Стихи должны быть так просто величавы, чтобы слова молитвы естественно могли в них поместиться Поэзия есть служение, воспитание души и закал воли; всем она открыта, всем, кто хочет и верит. Ступени посвящения — в уважении и скромности. Вот почему Гумилев терпеливо учит беспомощных и неумелых, как средневековый мастер наставлял своих учеников: говорит им о «ремесле», преподает правила и приемы. Так нужно «делать» строфу, так чеканить ритм, так оттачивать образы… и вдруг: так жить. Мы видим: — не учеба здесь, а учение о жизни, не профессионала готовит Учитель, а человека:
Я учу их как не бояться,
Не бояться и делать, что надо…
А когда придет их последний час…
Я научу их сразу припомнить
Всю жестокую, милую жизнь
И, представ перед ликом Бога
С простыми и мудрыми словами,
Ждать спокойно его суда.
Вот — мечта о совершенном человеке, это — главное. Hv а как же искусство поэзии? Не договаривает Гумилев, но не думает ли он, что поэзия — естественная речь этого совершенного человека?

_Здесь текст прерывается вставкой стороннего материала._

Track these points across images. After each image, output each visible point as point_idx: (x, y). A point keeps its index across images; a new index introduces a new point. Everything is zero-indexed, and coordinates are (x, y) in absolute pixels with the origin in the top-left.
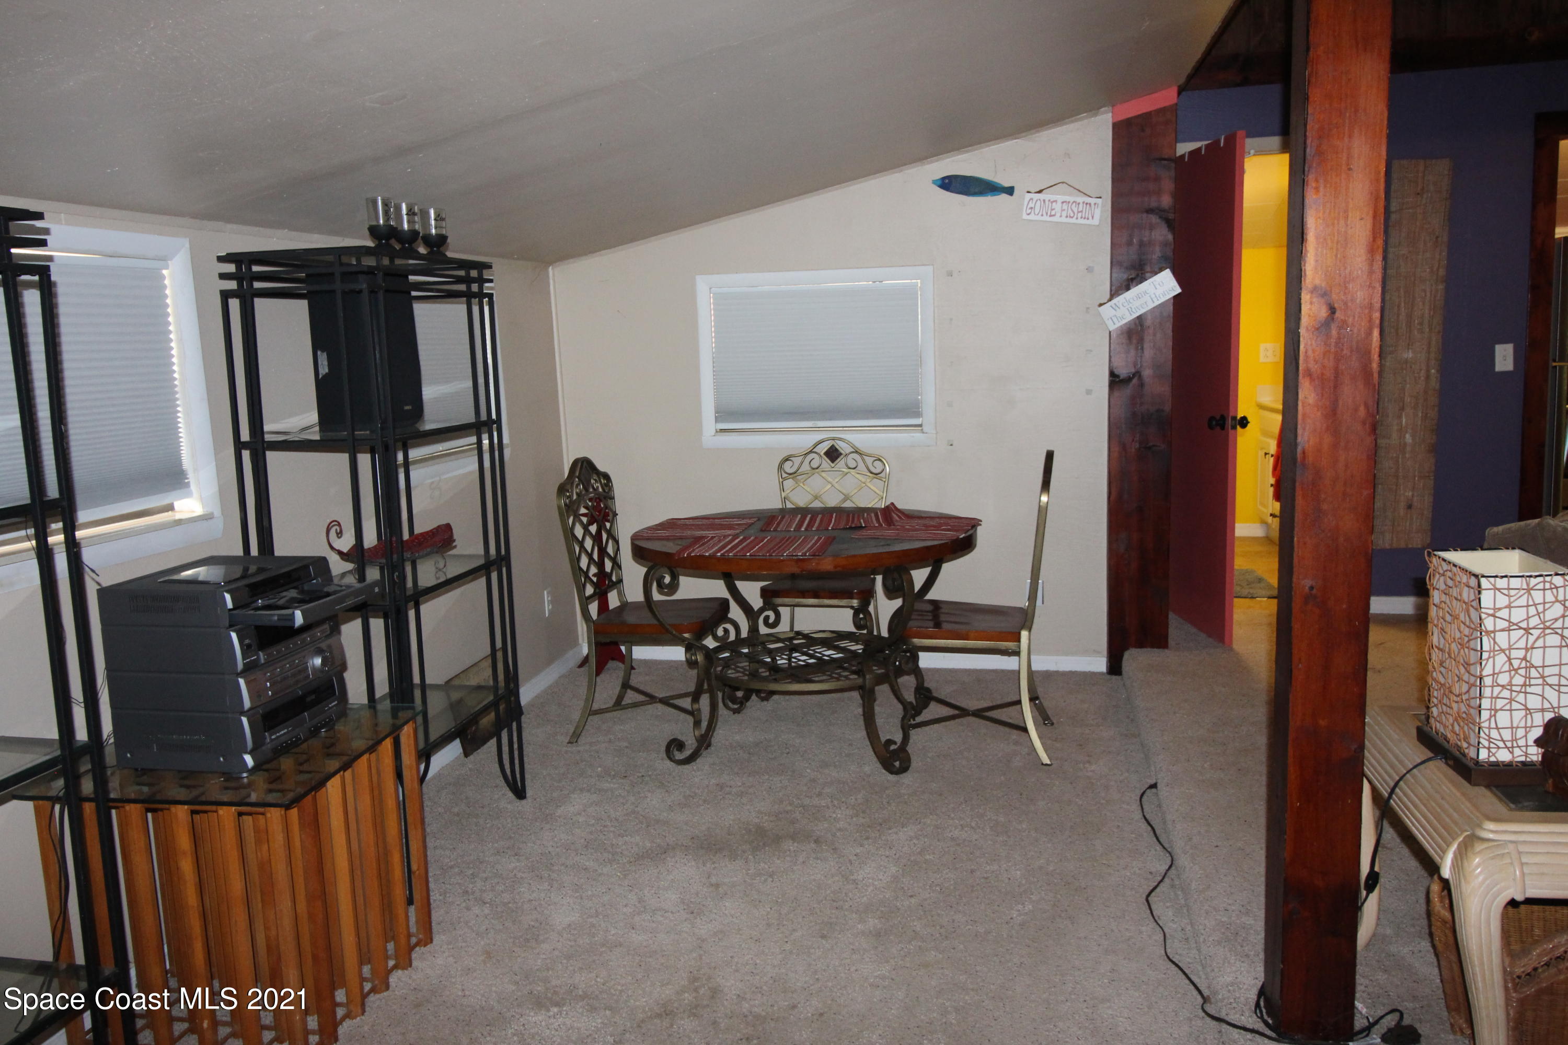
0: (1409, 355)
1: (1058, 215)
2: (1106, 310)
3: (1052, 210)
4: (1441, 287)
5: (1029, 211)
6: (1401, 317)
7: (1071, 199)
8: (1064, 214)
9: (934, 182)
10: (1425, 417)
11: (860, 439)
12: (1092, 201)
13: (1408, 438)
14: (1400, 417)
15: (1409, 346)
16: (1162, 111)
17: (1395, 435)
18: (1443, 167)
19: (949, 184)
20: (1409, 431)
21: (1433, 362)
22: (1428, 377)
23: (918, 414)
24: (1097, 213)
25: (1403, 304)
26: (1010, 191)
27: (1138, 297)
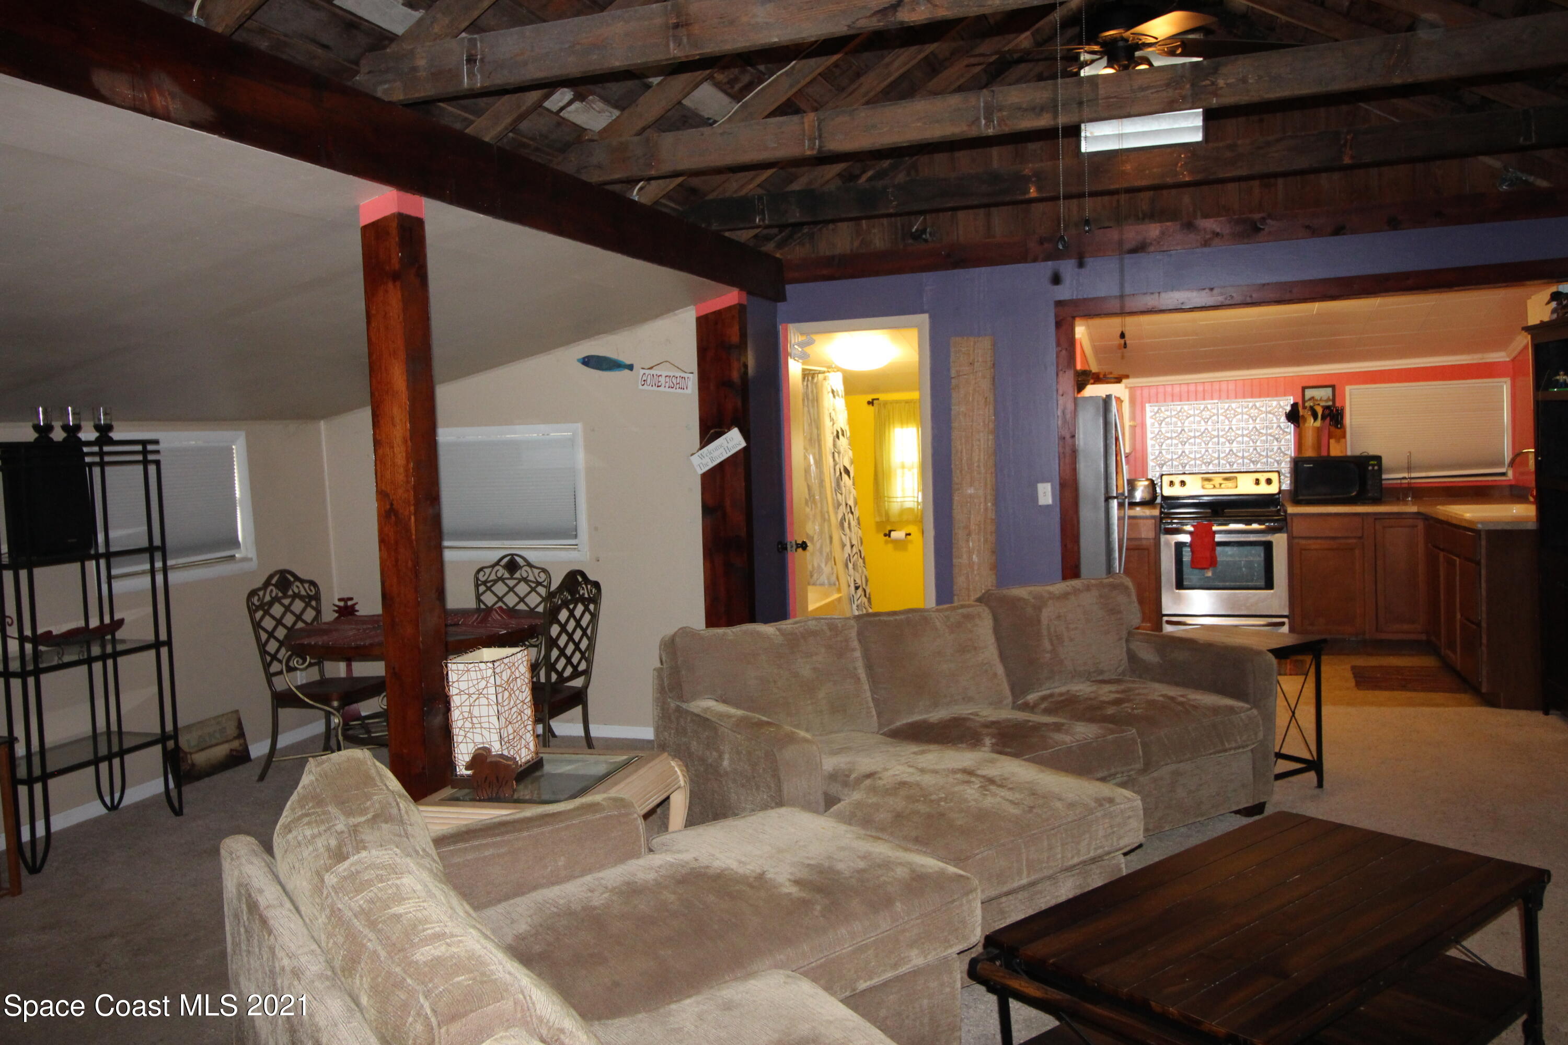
0: (971, 491)
1: (663, 385)
2: (695, 460)
3: (659, 382)
4: (991, 437)
5: (643, 383)
6: (963, 461)
7: (671, 374)
8: (667, 385)
9: (578, 360)
10: (986, 541)
11: (532, 556)
12: (686, 375)
13: (975, 558)
14: (968, 541)
15: (971, 484)
16: (729, 309)
17: (965, 556)
18: (985, 343)
19: (590, 362)
20: (976, 553)
21: (989, 497)
22: (986, 509)
23: (576, 536)
24: (690, 384)
25: (964, 451)
26: (630, 367)
27: (716, 449)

Дидактизм его основан на уверенности и воле; учение свое простое и ясное — он продумал глубоко, честно до самого конца. И учит потому, что не сомневается в полезности своих «правил», как и не допускает «относительности» своей истины. Если бы ему сказали, что его поэтика сплетается с моралью, наверное он бы удивился. Ведь для него жить и писать стихи — одно. Своего art poetique (давно задуманного) не успел он написать. Я думаю, что из всех его поэм — эта была бы величайшей. Она бы открыла глаза нам, что поэзия есть культура воли.
Но материалы его поэтики сохранились: это во–первых ряд теоретических статей («Анатомия стихотворения», «Жизнь стиха», «Поэзия в «Весах», «Переводы стихотворные»), во–вторых «Письма о русской поэзии» — отзывы о стихах, печатавшиеся в течение шести лет (1909–1915) в журнале «Аполлон». Ныне все критико–теоретические работы Гумилева собраны в одной книге (Петроградское издательство «Мысль», 1923 г.) и снабжены вводной статьей Георгия Иванова.
Конечно, из разбросанных и часто случайных заметок поэта о поэтах строить «систему» бесполезно. И все же по прочтении этого разрозненного материала отстаивается впечатление единства. Оценки с годами меняются, Гумилев–символист все больше отходит от своих «учителей», проходит через акмеизм, чтобы забыть о Брюсове; окрепнув, отбрасывает костыли «измов» и пишет свои, внешкольные стихи. Но основа пребывает неизменной. Непостижимо, что Гумилева упрекали в односторонности и формализме. Святой огонь поэзии — вдруг ремесло! Его благоговение перед божественным словом, его бережное, религиозное отношение к стиху называли анатомией. По непониманию? Едва ли: не понять невозможно. Просто по незнанию.